PELAJAR YANG SEMPURNA
                Karena tidak berhasil dalam usaha saya agar diterima oleh anak-anak laki-laki di lingkungan saya, saya mencurahkan tenaga saya untuk mencapai prestasi akademis. Dan betapa berhasil saya! Dengan perkecualian kesenian dan pendidikan jasmani , saya selalu menjadi bintang kelas sejak kelas satu SD. Sebagian besar rasa ingin tahu saya yang tidak terpuaskan itu mendapat dorongan dari ibu saya, yang tidak hanya membacakan dongeng-dongeng tradisional, tetapi juga berbincang-bincang dengan saya mengenai seni, politik, dan masalah-masalah yang sedang hangat dibicarakan. Kami duduk bersama-sama dan membalik halaman demi halaman majalah Life. Ia menceritakan kisah-kisah yanag menarik mengenai Presiden Eisenhower dan Senator Mc Carthy, dan masalah-masalah di Eropa Timur.
                Tahun demi tahun, saya mempesonakan orang-orang dengan prestasi sekolah saya, mendapat pujian dari para guru saya, dikagumi oleh kedua orang tua saya dan nenek, dan dibenci oleh teman-teman sebaya. Saya bertekad untuk menjadi sempurna! Di SMP, saya kadang-kadang dihukum bersama-sama dengan teman-teman lainnya, meskipun saya sama sekali tidak bersalah. Bila hukuman bersama ini dijatuhkan, baik ibu maupun ayah saya tidak menengahi untuk membela saya.
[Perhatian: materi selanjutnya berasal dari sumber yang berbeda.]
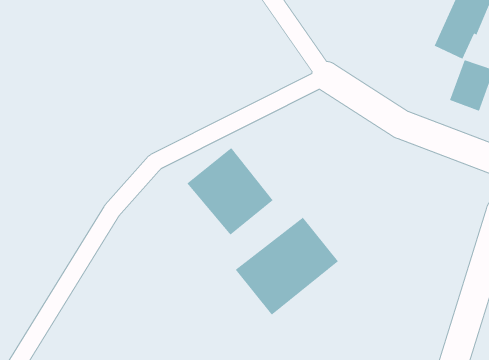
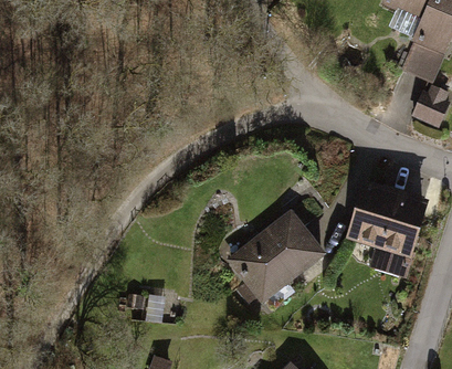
building: [186,147,274,235] -> none
building: none -> [350,189,421,277]

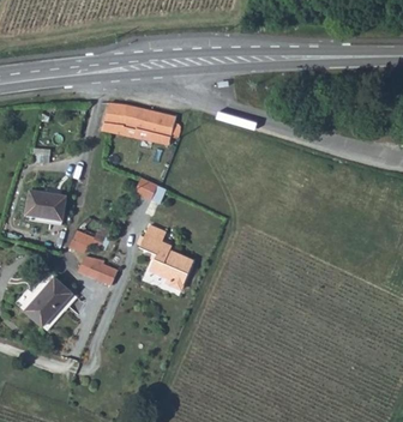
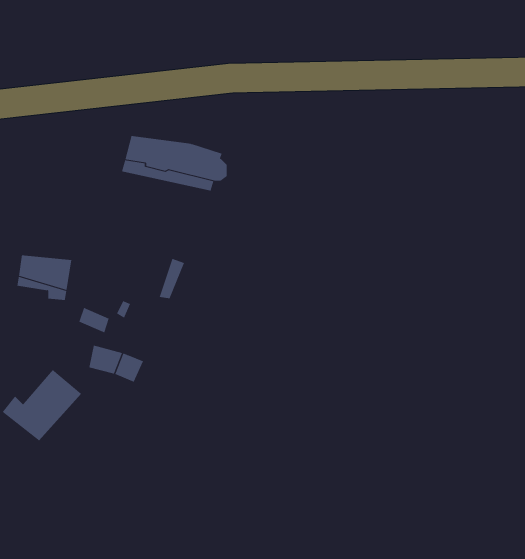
building: [140,227,191,290] -> none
Di SMU, saya terus mengejar keinginan saya untuk menjadi sempurna. Saya terpilih sebagai pembawa pidato perpisahan di kelas, memiliki serangkaian kegiatan pelajar – organisasi pelayanan, organisasi pelajar, ketua penyunting buku tahunan, bahkan juga surat penghargaan sebagai pengelola regu kejaraan di kabupaten.
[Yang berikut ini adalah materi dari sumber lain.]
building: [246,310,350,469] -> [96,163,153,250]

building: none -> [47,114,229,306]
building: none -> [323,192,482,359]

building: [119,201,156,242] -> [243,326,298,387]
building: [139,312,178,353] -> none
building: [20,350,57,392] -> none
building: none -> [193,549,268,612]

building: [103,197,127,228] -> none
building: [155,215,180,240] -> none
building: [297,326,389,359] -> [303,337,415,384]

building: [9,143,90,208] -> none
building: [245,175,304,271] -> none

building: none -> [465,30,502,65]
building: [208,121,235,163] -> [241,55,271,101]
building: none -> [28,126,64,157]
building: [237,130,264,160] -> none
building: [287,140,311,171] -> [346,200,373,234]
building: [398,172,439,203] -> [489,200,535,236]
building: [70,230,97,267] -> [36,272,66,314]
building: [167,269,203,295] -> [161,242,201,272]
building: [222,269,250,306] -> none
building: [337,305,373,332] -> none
                Di kamar ganti, setelah mata pelajaran olahraga, saya mengalami perasaan tertarik kepada pria untuk pertama kalinya, sekaligus merasa jijik ketika menyadari bahwa ada sesuatu dalam diri saya yang sangat menyimpang. Pemain-pemain rugbi memiliki perut yang kencang, kaki-kaki yang kuat, dan dada yang bidang. Para pelari lintas alam dan pemain basket bertubuh langsing dan ramping. Mereka memiliki bulu-bulu pada tubuhnya, yang tidak saya miliki. Di pihak lain, saya berperawakan kacau! Tubuh saya tidak terkoordinasi, kaku dan terlalu gemuk. Ketiadaan bulu dan tubuh yang tidak sempurna ini semakin menjauhkan saya dari mereka.
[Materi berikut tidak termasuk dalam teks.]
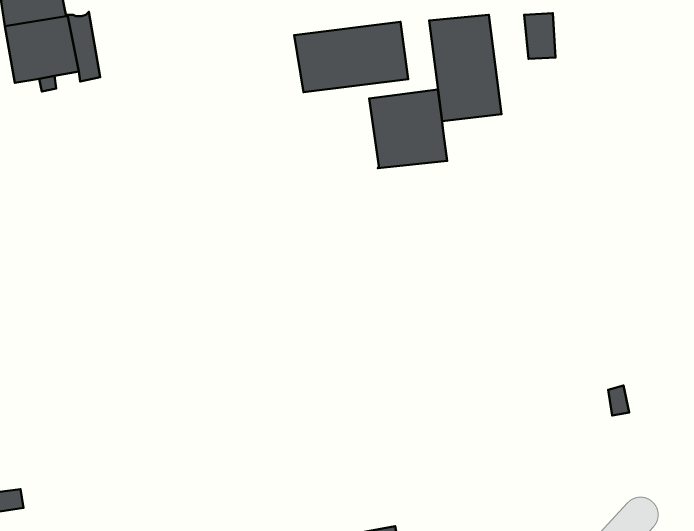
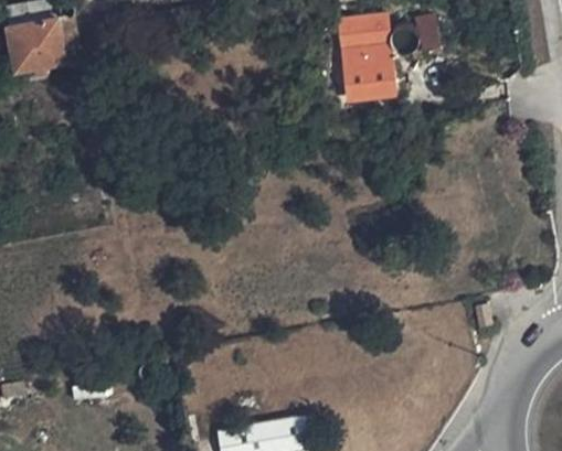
building: [294,22,408,92] -> none
building: [369,89,447,168] -> none

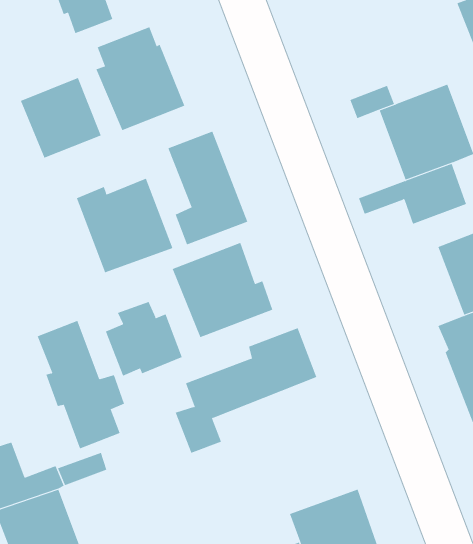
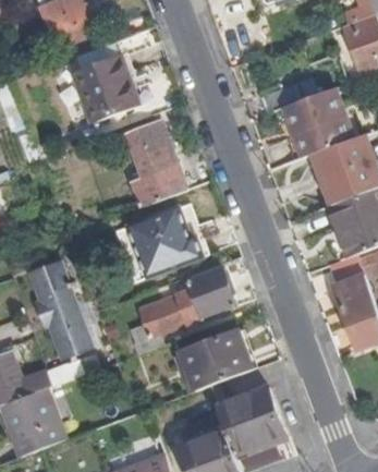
building: [20,77,101,158] -> none
building: [76,178,173,273] -> none
building: [105,301,182,376] -> none
building: none -> [182,331,251,389]

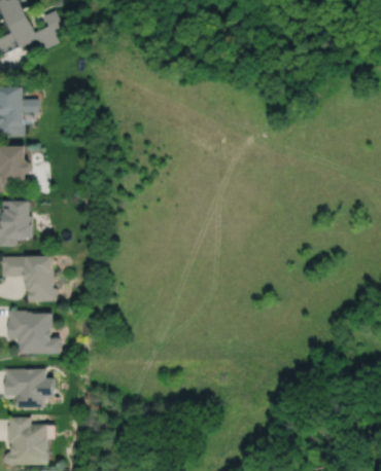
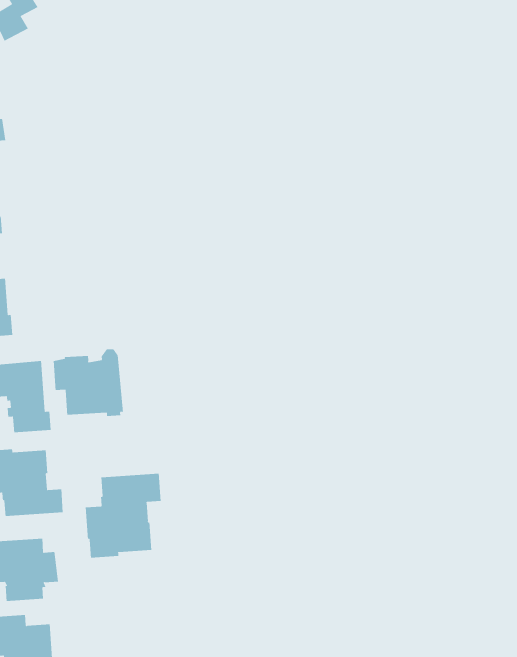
building: none -> [53,349,123,417]
building: none -> [85,473,161,559]

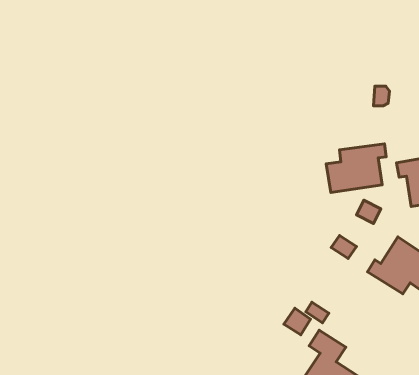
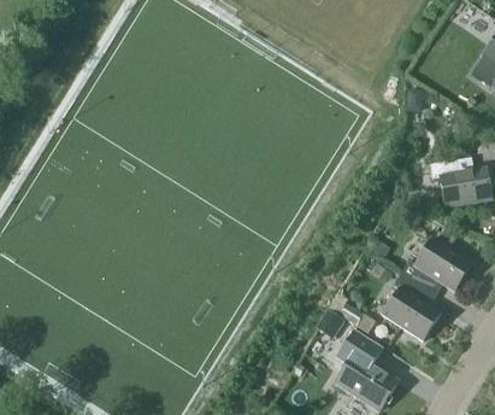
building: [326,144,386,193] -> none
building: none -> [383,273,440,340]

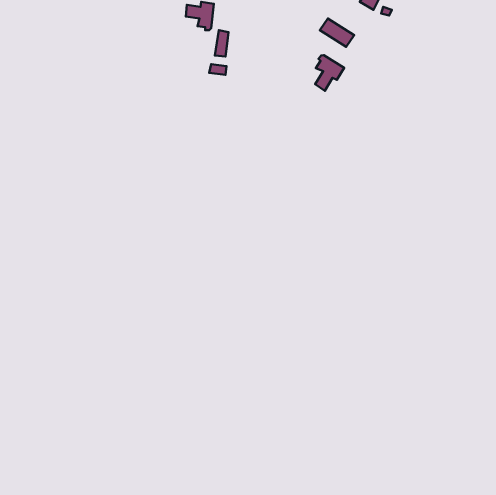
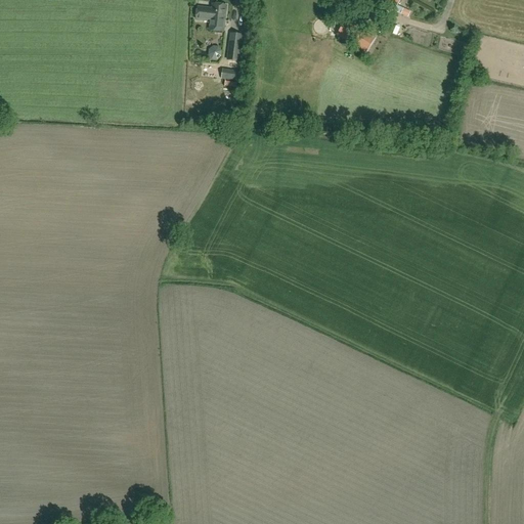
building: [315,55,344,91] -> none

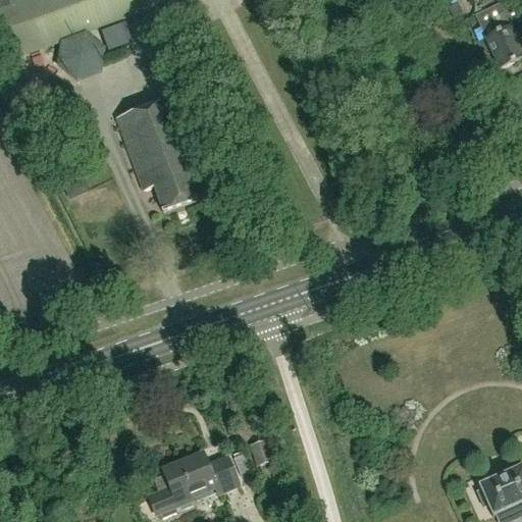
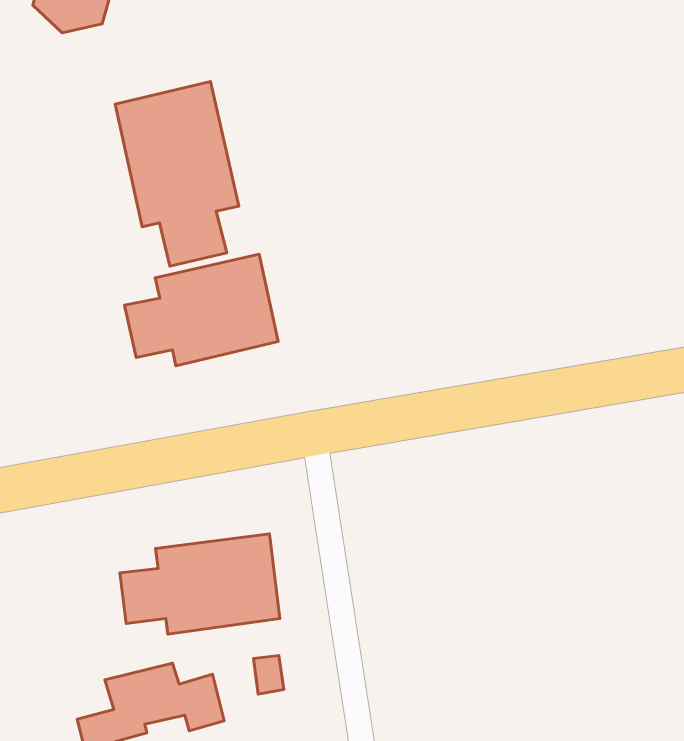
building: none -> [125,254,278,366]
building: none -> [120,534,280,634]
                Bulu-bulu tubuh saya mulai tumbuh, namun saya justru merasa terpukul olehnya. Kekurangan-kekurangan jasmaniah ini menyebabkan saya mengembangkan apa yang kelak menjadi karakter saya pada masa dewasa. Saya suka pamer dan kasar. Saya akan berbuat apa saja untuk memancing tawa. Sebagian besar sosok tubuh saya cenderung feminine, dan sebagian besar lelucon itu memperolokkan kekurangcakapan saya dalam cabang olahraga. Saya mendapat julukan “Si Penakluk” dan menjadi mascot anak-anak laki-laki yang dihormati dan dikagumi.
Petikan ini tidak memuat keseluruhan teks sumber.